How little audio does it take to clone someone's voice?

Current commercial voice cloning tools can produce a convincing synthetic voice from as little as three seconds of audio. Better models use 30 to 60 seconds to capture more of a speaker's natural variation, inflection, and accent. That audio can come from any source: a conference recording, a podcast, a YouTube interview, a company video, or voicemail greeting. Once cloned, the voice can be used to generate arbitrary speech in real time or as pre-recorded audio.

Can deepfake video work on a live video call?

Yes. Real-time face-swapping tools can run on a standard GPU and replace a speaker's face on a live video call with sufficient quality to deceive a recipient who is not looking for signs of manipulation. The Arup fraud in February 2024, where a finance employee was deceived into transferring $25 million, involved a live multi-person video call in which every other participant had been deepfaked. The employee believed they were speaking with real colleagues because the faces, voices, and mannerisms matched the people they recognised.

What is a vishing attack?

Vishing is voice phishing: a phone-based social engineering attack that impersonates a trusted person or organisation to manipulate the target into revealing credentials, authorising transactions, or providing access. AI voice cloning has substantially raised the sophistication of vishing by allowing attackers to impersonate a specific named individual whose voice is known to the target, rather than relying on an anonymous caller claiming to be from a bank or IT department.

How do businesses verify identity without relying solely on voice or video?

- Supplied material -

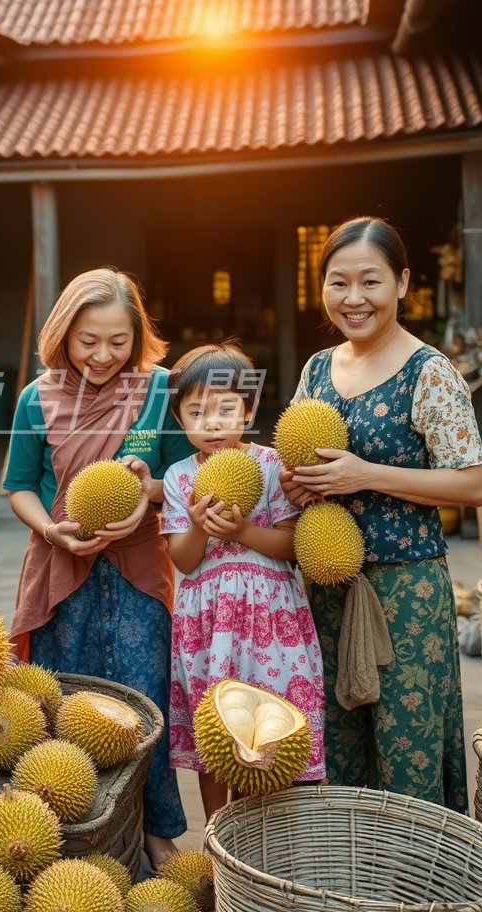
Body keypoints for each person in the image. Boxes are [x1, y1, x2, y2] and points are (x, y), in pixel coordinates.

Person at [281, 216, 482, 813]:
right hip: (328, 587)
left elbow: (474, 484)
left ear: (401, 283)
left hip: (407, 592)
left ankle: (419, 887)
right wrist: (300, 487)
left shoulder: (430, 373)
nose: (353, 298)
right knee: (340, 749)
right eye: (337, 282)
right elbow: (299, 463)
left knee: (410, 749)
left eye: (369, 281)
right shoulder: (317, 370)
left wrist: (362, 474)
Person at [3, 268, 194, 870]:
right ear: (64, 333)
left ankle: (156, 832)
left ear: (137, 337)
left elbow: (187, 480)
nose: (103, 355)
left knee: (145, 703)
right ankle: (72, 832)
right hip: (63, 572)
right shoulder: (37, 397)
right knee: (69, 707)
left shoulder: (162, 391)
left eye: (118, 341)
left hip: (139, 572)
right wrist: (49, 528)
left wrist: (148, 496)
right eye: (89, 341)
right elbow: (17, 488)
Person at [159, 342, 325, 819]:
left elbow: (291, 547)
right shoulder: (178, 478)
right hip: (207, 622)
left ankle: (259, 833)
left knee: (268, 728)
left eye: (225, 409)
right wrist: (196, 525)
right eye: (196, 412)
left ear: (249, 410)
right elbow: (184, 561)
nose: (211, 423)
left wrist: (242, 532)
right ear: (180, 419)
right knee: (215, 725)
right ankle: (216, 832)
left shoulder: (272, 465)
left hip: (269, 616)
* * *
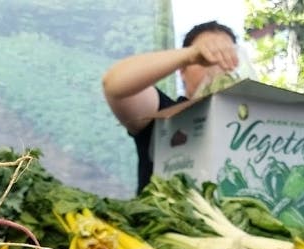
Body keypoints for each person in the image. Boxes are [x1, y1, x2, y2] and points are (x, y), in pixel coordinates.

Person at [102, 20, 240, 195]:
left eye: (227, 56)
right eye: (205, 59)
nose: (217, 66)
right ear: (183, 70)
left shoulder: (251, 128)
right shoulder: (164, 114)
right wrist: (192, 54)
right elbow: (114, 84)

- Activity A -
According to the text on voice cloning and deepfakes, how much money was the finance employee deceived into transferring in the Arup fraud?
- Activity B -
Rename "standard GPU" to "consumer graphics card" in the text on voice cloning and deepfakes, and write out the passage starting at "Yes. Real-time face-swapping" and ending at "a vishing attack?".
Rely on the text on voice cloning and deepfakes alone, not on the records.

- Your response A -
$25 million.

- Your response B -
Yes. Real-time face-swapping tools can run on a consumer graphics card and replace a speaker's face on a live video call with sufficient quality to deceive a recipient who is not looking for signs of manipulation. The Arup fraud in February 2024, where a finance employee was deceived into transferring $25 million, involved a live multi-person video call in which every other participant had been deepfaked. The employee believed they were speaking with real colleagues because the faces, voices, and mannerisms matched the people they recognised.

What is a vishing attack?